**What needs to be done**
Copy out every line of the listing below without changing anything, and omit the pictures from your copy.

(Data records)
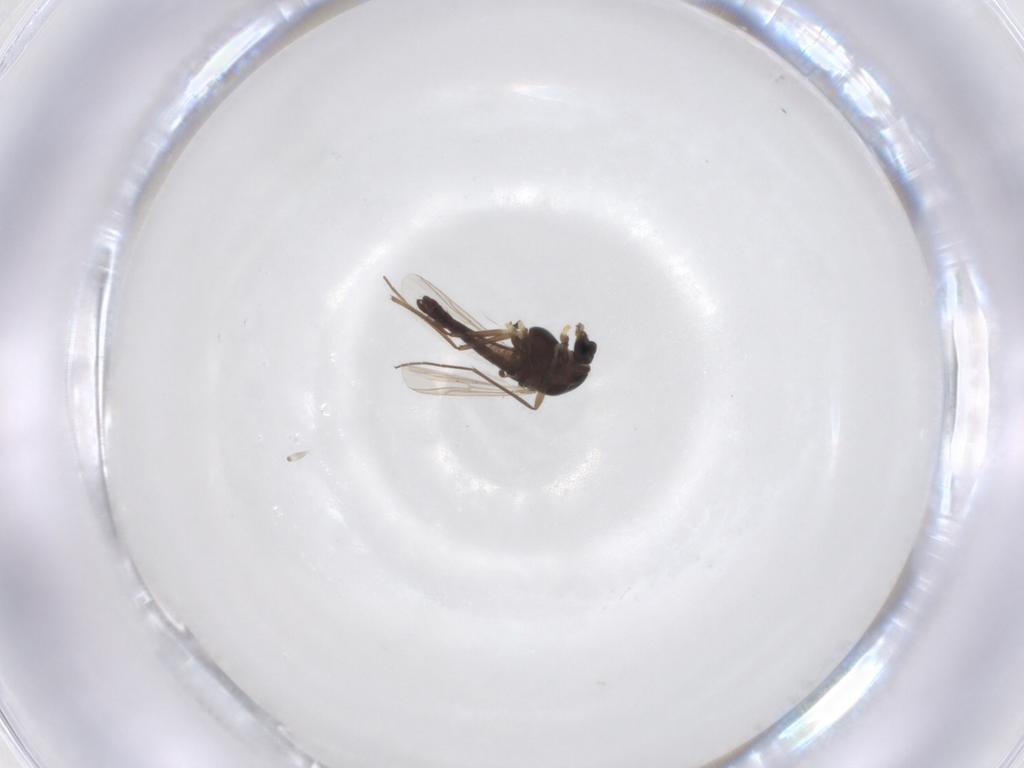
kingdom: Animalia
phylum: Arthropoda
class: Insecta
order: Diptera
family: Chironomidae
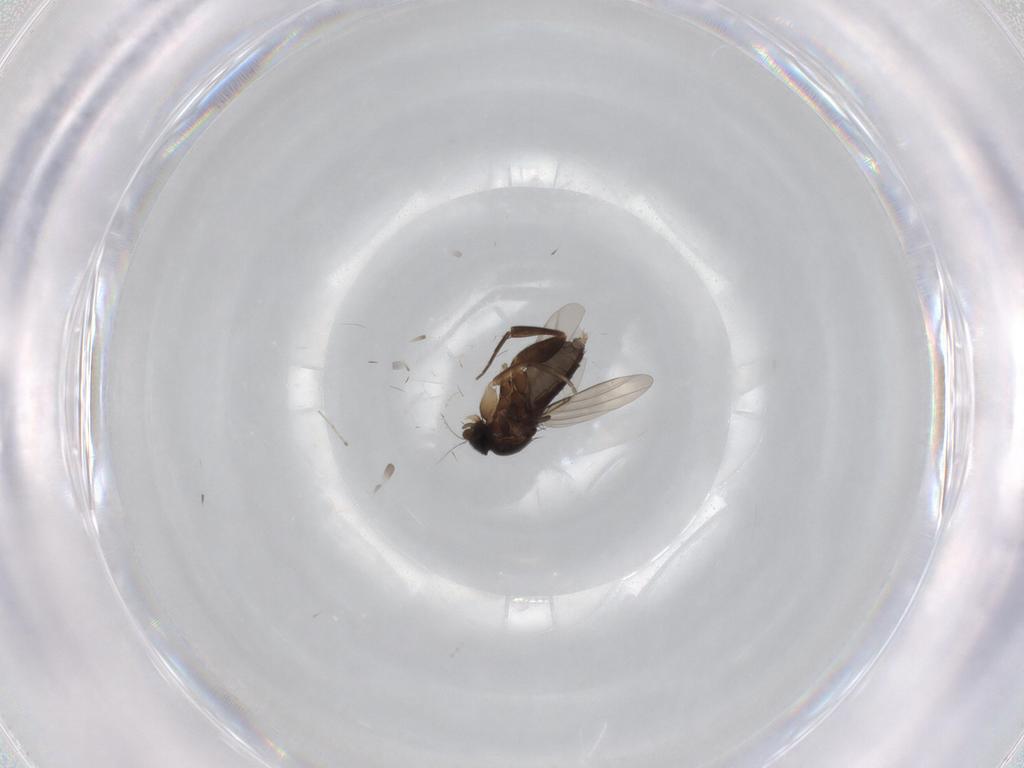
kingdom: Animalia
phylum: Arthropoda
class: Insecta
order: Diptera
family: Phoridae
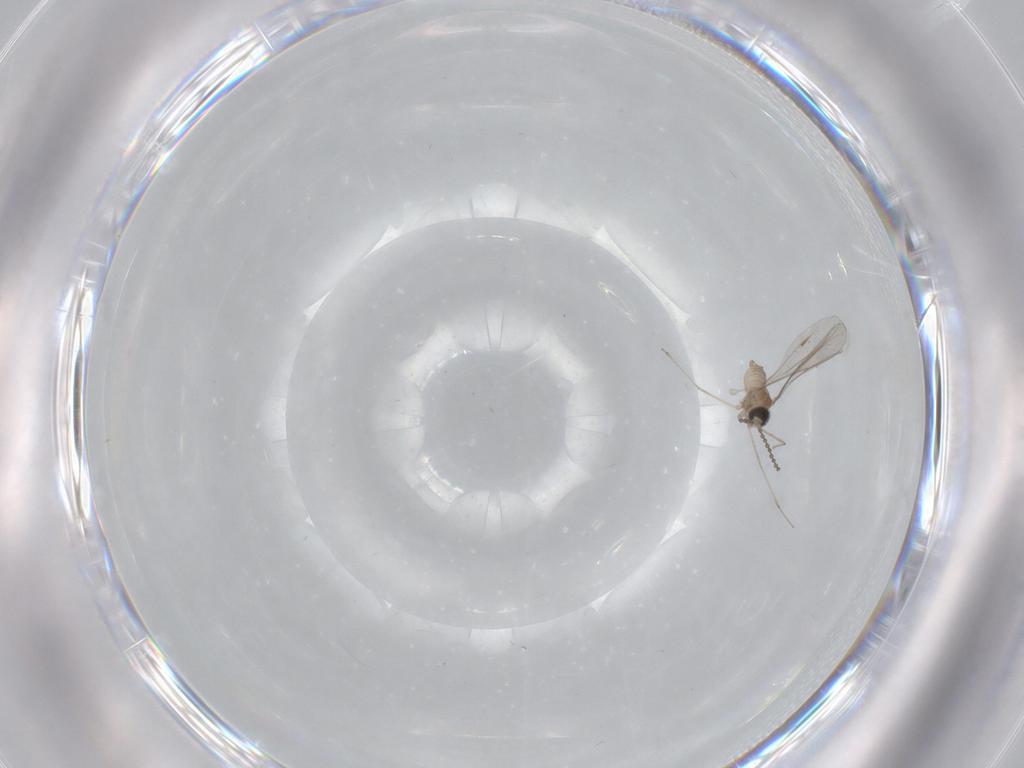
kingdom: Animalia
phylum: Arthropoda
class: Insecta
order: Diptera
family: Cecidomyiidae
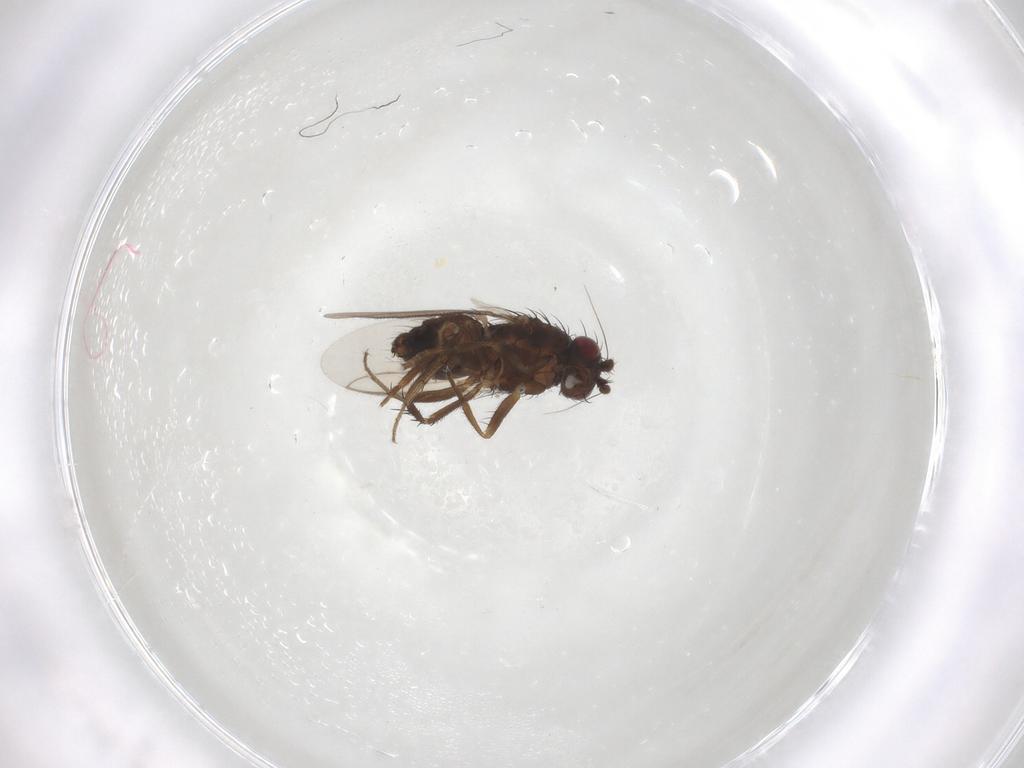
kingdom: Animalia
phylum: Arthropoda
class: Insecta
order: Diptera
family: Sphaeroceridae
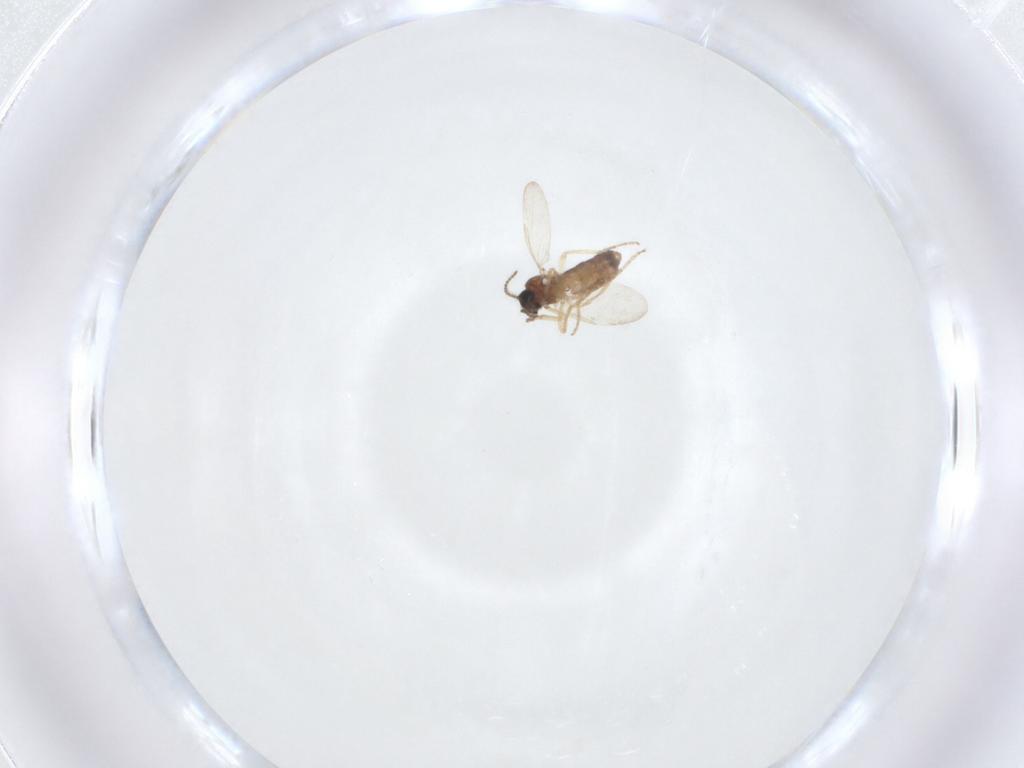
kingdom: Animalia
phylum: Arthropoda
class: Insecta
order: Diptera
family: Ceratopogonidae
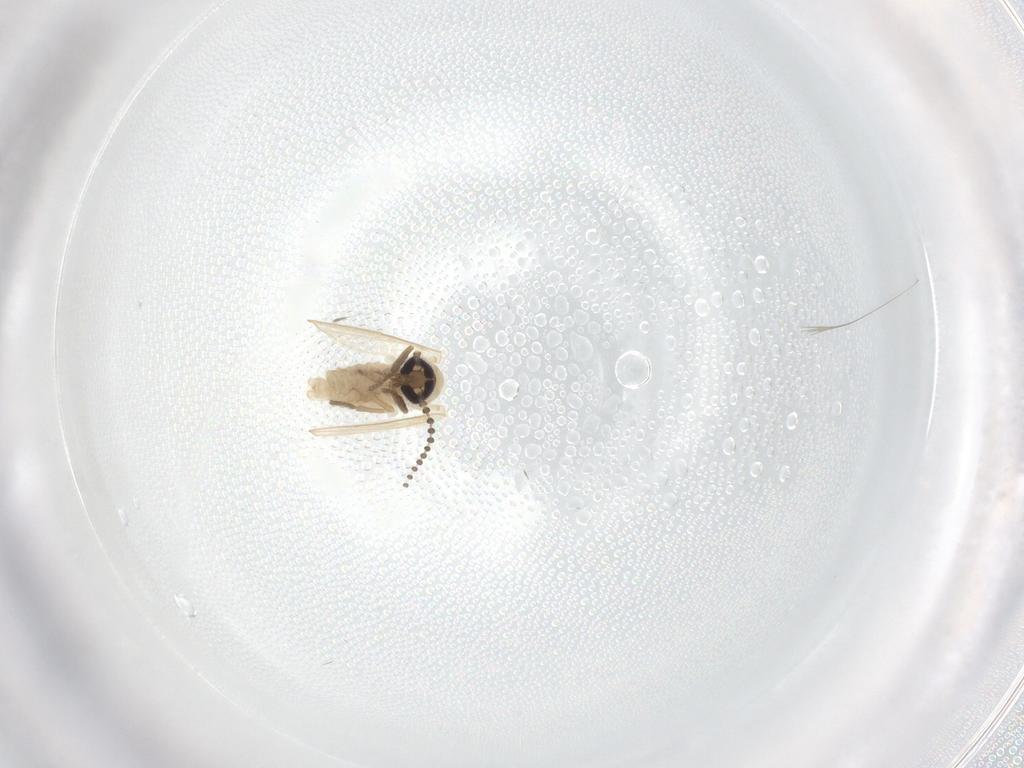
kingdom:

**Solved exercise**
kingdom: Animalia
phylum: Arthropoda
class: Insecta
order: Diptera
family: Chironomidae
kingdom: Animalia
phylum: Arthropoda
class: Insecta
order: Diptera
family: Phoridae
kingdom: Animalia
phylum: Arthropoda
class: Insecta
order: Diptera
family: Cecidomyiidae
kingdom: Animalia
phylum: Arthropoda
class: Insecta
order: Diptera
family: Sphaeroceridae
kingdom: Animalia
phylum: Arthropoda
class: Insecta
order: Diptera
family: Ceratopogonidae
kingdom:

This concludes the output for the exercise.